C’était le premier et le seul brouillon. Il n’y a presque pas de corrections, juste quelques mots ou phrases légèrement révisés. Le jeune livre banal de Robert Burns, en revanche – rempli de premiers poèmes, d’autocritiques et d’observations philosophiques lorsqu’il avait entre 23 et 25 ans – est écrit avec audace d’une écriture flamboyante, les ascendants de ses D s’enroulant autour d’eux dans de grandes fioritures courbées. , « plein de flair et de confiance en soi », dit Sutherland.
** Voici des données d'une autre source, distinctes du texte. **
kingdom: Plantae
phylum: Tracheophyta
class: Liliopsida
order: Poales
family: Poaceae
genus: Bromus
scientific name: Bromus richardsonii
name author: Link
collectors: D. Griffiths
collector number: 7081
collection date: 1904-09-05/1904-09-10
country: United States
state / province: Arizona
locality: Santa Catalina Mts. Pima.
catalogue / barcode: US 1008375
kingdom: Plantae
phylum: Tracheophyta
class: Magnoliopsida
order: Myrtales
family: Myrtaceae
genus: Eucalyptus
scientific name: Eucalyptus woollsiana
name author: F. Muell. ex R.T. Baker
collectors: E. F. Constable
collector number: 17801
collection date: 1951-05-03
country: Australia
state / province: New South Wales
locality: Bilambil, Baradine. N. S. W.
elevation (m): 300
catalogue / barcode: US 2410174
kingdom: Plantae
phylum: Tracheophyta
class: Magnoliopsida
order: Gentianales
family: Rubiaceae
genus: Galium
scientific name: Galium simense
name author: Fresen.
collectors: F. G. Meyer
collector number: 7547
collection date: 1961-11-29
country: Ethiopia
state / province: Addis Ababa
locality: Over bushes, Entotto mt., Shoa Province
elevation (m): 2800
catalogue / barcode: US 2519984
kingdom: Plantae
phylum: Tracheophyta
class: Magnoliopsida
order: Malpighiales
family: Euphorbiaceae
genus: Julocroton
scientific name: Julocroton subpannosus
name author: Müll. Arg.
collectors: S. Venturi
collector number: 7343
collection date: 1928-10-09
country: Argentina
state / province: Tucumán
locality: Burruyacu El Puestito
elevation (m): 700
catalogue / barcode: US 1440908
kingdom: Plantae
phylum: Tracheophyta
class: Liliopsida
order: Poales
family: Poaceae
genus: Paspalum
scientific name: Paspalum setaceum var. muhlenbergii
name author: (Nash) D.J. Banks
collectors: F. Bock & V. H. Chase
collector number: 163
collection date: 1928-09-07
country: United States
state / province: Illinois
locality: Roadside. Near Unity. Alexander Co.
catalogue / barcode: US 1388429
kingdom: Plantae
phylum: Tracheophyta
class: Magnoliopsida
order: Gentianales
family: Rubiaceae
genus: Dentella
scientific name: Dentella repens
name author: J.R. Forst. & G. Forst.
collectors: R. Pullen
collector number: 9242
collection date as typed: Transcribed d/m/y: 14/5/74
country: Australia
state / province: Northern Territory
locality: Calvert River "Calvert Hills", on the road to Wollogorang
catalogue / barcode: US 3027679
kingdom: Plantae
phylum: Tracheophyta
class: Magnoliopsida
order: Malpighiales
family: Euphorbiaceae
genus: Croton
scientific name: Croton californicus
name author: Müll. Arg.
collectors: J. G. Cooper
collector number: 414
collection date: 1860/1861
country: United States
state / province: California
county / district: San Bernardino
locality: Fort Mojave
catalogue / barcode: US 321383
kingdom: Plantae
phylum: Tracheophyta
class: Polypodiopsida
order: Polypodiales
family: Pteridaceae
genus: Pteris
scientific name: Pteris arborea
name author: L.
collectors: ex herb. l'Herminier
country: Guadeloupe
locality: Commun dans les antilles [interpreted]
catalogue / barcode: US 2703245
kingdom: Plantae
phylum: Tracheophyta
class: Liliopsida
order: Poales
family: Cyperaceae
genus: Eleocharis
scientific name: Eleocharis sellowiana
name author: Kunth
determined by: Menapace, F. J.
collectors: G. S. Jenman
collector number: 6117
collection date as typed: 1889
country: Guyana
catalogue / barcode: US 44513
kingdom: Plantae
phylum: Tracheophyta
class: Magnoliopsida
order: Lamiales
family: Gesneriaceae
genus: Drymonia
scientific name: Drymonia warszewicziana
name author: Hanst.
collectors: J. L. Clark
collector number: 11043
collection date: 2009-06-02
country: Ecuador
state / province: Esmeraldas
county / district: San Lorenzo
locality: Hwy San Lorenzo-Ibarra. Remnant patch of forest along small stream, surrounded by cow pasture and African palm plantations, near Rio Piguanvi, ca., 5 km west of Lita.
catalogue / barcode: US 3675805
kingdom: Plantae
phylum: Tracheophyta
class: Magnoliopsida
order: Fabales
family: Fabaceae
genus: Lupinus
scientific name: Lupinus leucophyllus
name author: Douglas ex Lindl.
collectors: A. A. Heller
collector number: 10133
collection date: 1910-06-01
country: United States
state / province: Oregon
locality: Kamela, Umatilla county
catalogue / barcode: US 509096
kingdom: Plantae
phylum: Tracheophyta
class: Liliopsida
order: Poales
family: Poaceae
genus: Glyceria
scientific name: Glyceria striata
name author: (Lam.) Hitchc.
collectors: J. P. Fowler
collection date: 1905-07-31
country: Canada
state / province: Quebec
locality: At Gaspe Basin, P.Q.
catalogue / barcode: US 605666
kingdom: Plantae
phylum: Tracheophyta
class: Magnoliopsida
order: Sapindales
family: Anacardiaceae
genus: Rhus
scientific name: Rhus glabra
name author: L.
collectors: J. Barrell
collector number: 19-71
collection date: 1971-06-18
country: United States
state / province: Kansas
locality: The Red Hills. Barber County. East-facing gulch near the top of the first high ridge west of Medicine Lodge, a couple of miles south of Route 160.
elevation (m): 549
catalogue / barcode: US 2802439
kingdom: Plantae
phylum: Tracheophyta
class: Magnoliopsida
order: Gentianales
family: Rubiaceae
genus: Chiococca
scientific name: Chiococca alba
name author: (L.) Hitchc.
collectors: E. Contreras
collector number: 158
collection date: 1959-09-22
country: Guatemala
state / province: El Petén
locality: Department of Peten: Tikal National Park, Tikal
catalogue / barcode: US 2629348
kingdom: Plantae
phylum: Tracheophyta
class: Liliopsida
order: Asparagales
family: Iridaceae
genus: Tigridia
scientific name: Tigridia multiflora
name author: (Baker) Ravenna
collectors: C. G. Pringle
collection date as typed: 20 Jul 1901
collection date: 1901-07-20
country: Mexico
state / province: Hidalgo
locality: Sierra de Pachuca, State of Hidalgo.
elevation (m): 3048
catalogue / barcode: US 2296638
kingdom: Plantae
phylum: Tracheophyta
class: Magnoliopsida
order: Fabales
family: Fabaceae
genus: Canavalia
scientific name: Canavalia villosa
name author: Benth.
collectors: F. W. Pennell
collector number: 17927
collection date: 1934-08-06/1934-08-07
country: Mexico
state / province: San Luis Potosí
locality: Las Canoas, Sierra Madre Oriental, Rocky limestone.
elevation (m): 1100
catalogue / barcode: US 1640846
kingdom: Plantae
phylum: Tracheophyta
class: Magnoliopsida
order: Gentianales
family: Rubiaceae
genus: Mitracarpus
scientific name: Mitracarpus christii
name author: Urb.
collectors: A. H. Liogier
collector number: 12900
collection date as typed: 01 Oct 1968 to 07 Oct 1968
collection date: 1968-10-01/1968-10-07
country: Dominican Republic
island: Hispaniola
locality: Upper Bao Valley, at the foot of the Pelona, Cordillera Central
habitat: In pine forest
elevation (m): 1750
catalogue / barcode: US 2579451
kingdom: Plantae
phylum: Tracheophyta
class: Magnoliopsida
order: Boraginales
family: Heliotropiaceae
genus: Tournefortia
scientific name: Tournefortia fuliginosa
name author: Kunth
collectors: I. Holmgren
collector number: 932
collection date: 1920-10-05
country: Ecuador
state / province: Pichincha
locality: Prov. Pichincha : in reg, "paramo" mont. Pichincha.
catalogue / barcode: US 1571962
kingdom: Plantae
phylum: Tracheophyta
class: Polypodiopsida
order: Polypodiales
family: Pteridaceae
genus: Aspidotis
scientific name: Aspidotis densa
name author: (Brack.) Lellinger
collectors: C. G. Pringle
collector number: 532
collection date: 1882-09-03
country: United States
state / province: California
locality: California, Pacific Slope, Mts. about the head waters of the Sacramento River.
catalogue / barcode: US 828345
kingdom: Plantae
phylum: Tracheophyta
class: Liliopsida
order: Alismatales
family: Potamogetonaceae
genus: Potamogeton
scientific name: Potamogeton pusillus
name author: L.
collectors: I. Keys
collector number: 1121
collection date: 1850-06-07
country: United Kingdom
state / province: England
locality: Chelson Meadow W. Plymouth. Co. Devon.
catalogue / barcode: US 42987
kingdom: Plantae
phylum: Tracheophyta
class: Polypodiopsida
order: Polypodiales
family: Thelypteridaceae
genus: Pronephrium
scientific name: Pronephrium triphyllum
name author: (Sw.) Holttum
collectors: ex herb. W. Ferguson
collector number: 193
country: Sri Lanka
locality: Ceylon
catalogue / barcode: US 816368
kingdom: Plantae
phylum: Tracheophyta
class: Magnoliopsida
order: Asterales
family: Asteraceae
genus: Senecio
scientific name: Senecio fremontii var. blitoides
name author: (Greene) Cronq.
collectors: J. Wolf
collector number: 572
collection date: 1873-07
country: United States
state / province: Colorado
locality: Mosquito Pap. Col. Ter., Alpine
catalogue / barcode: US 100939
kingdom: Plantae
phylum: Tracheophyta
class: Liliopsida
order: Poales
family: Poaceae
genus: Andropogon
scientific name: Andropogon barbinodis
Les petits livres d’histoires créés par Charlotte Brontë pour raconter les aventures de son héros soldat-jouet Lord Charles Wellesley sont, inutile de le dire, envoûtants. Les pages miniatures sont pliées à la main, et on peut voir comment elles ont été coupées sur mesure par des ciseaux tenus dans de petites mains. Les couvertures étaient fabriquées à partir d’emballages en papier provenant de la pharmacie locale, portant clairement l’inscription : « Sels d’Epsom purifiés, vendus par J West, chimiste et pharmacien, Keighley » – la ville du Yorkshire se trouvant à environ quatre miles du village de Haworth, où vivaient les Brontë.
Parmi les autres objets de Brontë, il y a un « journal papier » écrit par Emily le jour de son 23e anniversaire, le 30 juillet 1841, « à ouvrir quand Anne aura 25 ans ou mon prochain anniversaire si tout va bien ». Il commence : « C’est vendredi soir – vers 9 heures – temps pluvieux sauvage. Dans le coin supérieur gauche du papier, elle s’est dessinée assise en train d’écrire à son bureau ; dans le coin supérieur droit, elle s’est dessinée en regardant par la fenêtre ce temps sauvage.
En quelques coups de plume, les images de caractère nous font entrer dans la pièce avec elle. Un cahier plein de copies au net de 31 de ses poèmes conserve l’habitude de l’écriture minuscule, et il y a une page brillante où, à la fin de son poème qui commence : bonheur », a ajouté fermement sa sœur Charlotte: « Jamais mieux n’a été écrit. » En présence de cette certitude fraternelle triomphante, qui voudrait argumenter ?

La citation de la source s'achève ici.